Kementerian Kesehatan Indonesia menargetkan pengurangan insiden kanker serviks hingga 2030. Saat ini, insiden kanker serviks Indonesia mencapai 23,3 per 100 ribu penduduk, dua kali lipat dari rata-rata global. Berbagai upaya dilakukan, termasuk vaksinasi dan edukasi, namun masih dihadapkan pada tantangan deteksi dini dan biaya pengobatan yang tinggi.
Di Indonesia, Kementerian Kesehatan menargetkan penurunan signifikan insiden kanker serviks pada 2030. Dr. Theresia Sandra Diah Ratih, Kepala Tim Kerja Kanker dan Penyakit Darah Kementerian, mengungkapkan bahwa saat ini insiden kanker serviks global mencapai 13 per 100 ribu penduduk, sementara di Indonesia angkanya mencapai 23,3. Ini berarti dua kali lipat dari rata-rata global. Risiko kematian juga ada di angka yang sama, yakni 13,3 di Indonesia, hampir dua kali lipat dari 7,3 di dunia.
Data dari International Agency for Research on Cancer pada 2022 memperlihatkan terdapat 408 ribu kasus baru kanker dan hampir 243 ribu kematian di Indonesia akibat kanker. Ratih mencatat bahwa meskipun berbagai upaya pencegahan seperti vaksinasi dan pengobatan sudah dilakukan, tantangan kental masih ada, terutama karena banyak kasus terdeteksi pada stadium lanjut yang membuat biaya pengobatan semakin tinggi.
“Sekitar 99 persen kanker serviks disebabkan oleh infeksi terus-menerus virus human papillomavirus (HPV) onkogenik. Ada HPV yang onkogenik dan yang tidak,” ujarnya. Memperkuat kesadaran tentang hubungan HPV dengan kanker dapat membantu dalam penemuan lebih awal lesi prakanker, lanjutnya.
WHO merekomendasikan agar 90 persen gadis divaksinasi HPV dan 70 persen wanita dalam rentang usia 35-45 tahun menjalani tes berkualitas tinggi. Selain itu, 90 persen wanita dengan lesi prakanker juga harus mendapatkan perawatan sesuai standar. Ratih yakin langkah-langkah ini dapat membantu menghapus kanker serviks dalam dua hingga tiga dekade mendatang.
Kementerian saat ini juga melaksanakan transformasi kesehatan yang mencakup empat pilar: penyediaan layanan seperti vaksinasi dan skrining, pendidikan untuk meningkatkan kemampuan tenaga kesehatan, serta kesadaran publik. Pilar ketiga yaitu pengawasan dan penelitian, dan yang terakhir adalah manajemen organisasi, termasuk pemerintahan dan pendanaan untuk eliminasi kanker serviks.

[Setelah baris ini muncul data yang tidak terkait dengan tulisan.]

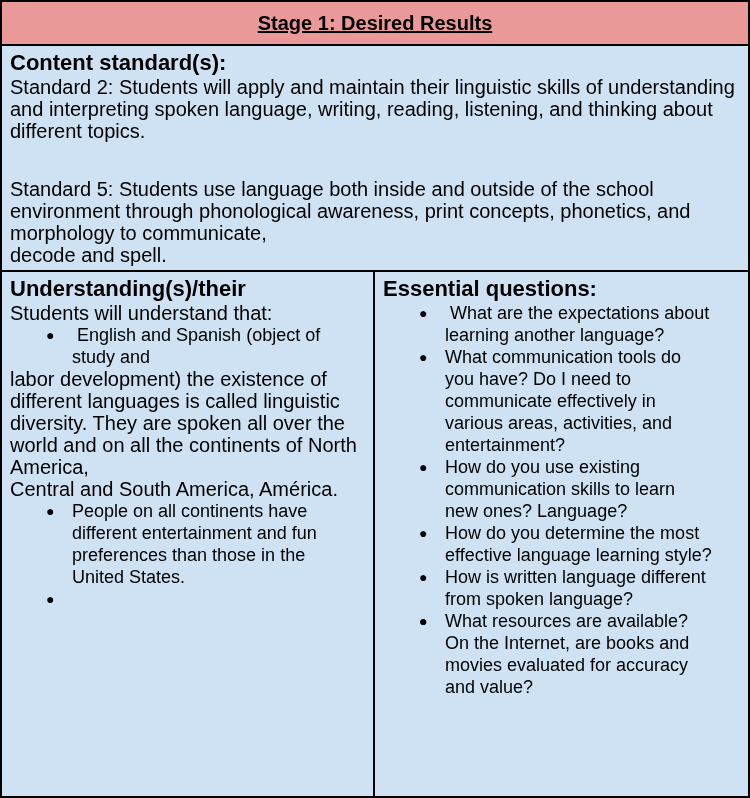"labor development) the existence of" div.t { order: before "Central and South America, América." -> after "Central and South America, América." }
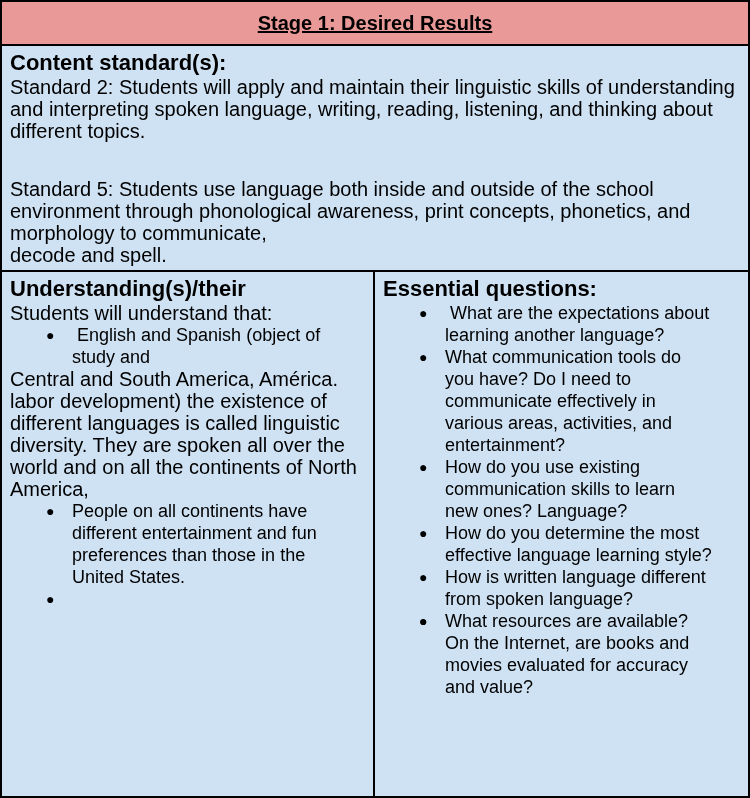"How do you determine the" span.txt { html: <span>How do you determine the most effective language learning style?</span> -> none }
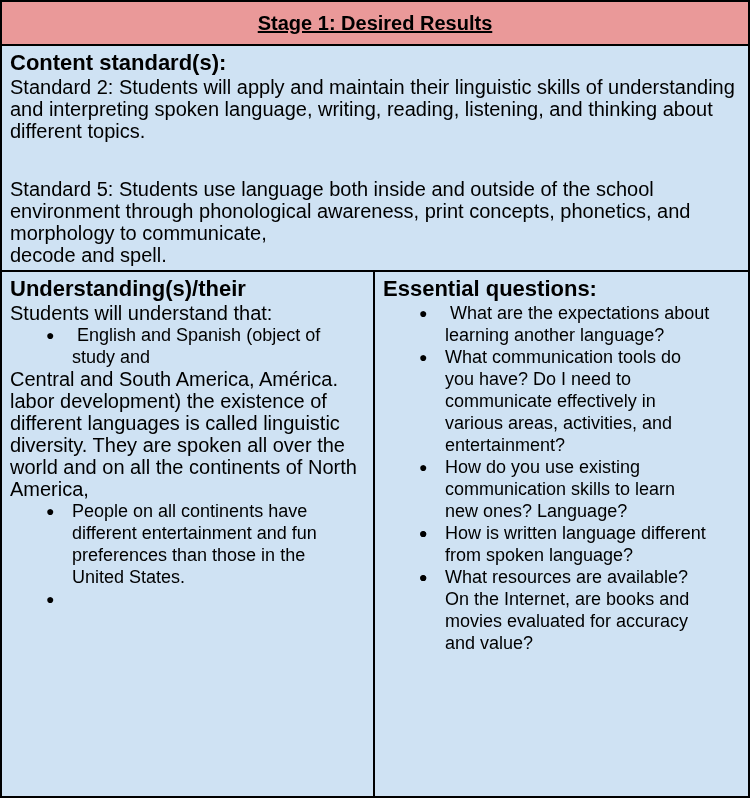"How do entertainment activities" span.txt { html: none -> <span>How do entertainment activities work? In Spring, can you compare and contrast?</span> }
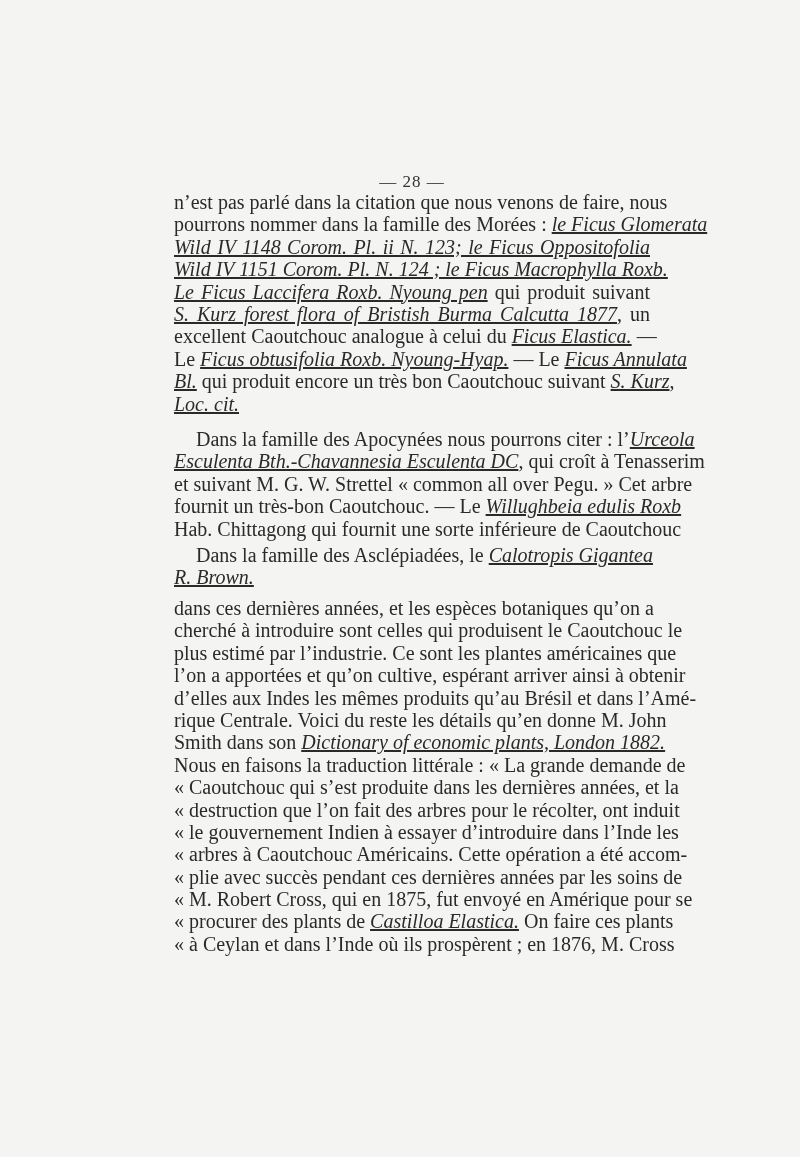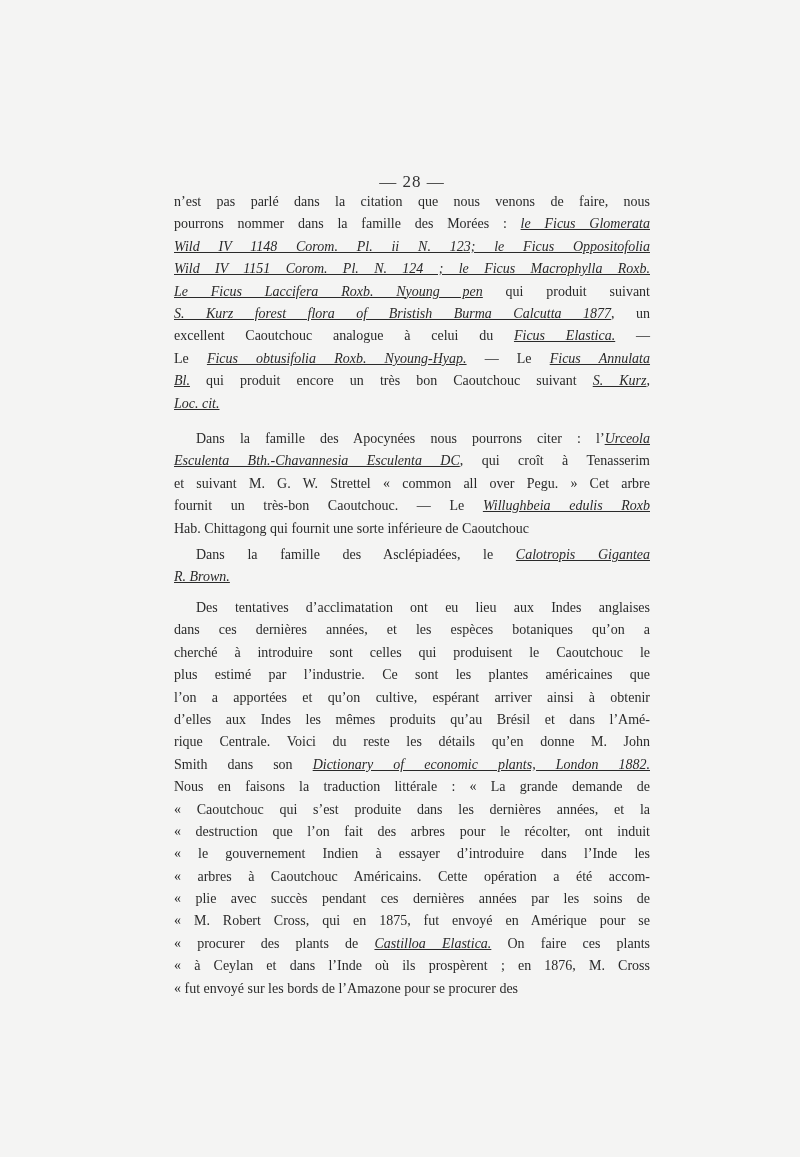"n’est pas parlé dans la" .text-block { font-size: 14px -> 20px }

Pemerintah Indonesia berkomitmen untuk mengurangi insiden kanker serviks hingga 2030, dengan fokus pada pencegahan melalui vaksinasi, pendidikan kesehatan, dan pengawasan. Di tengah tantangan, langkah-langkah strategis dari WHO diharapkan dapat menghilangkan penyakit ini dalam waktu 20–30 tahun. Dengan melibatkan masyarakat dan tenaga kesehatan, diharapkan tingkat kanker serviks dapat berkurang signifikan.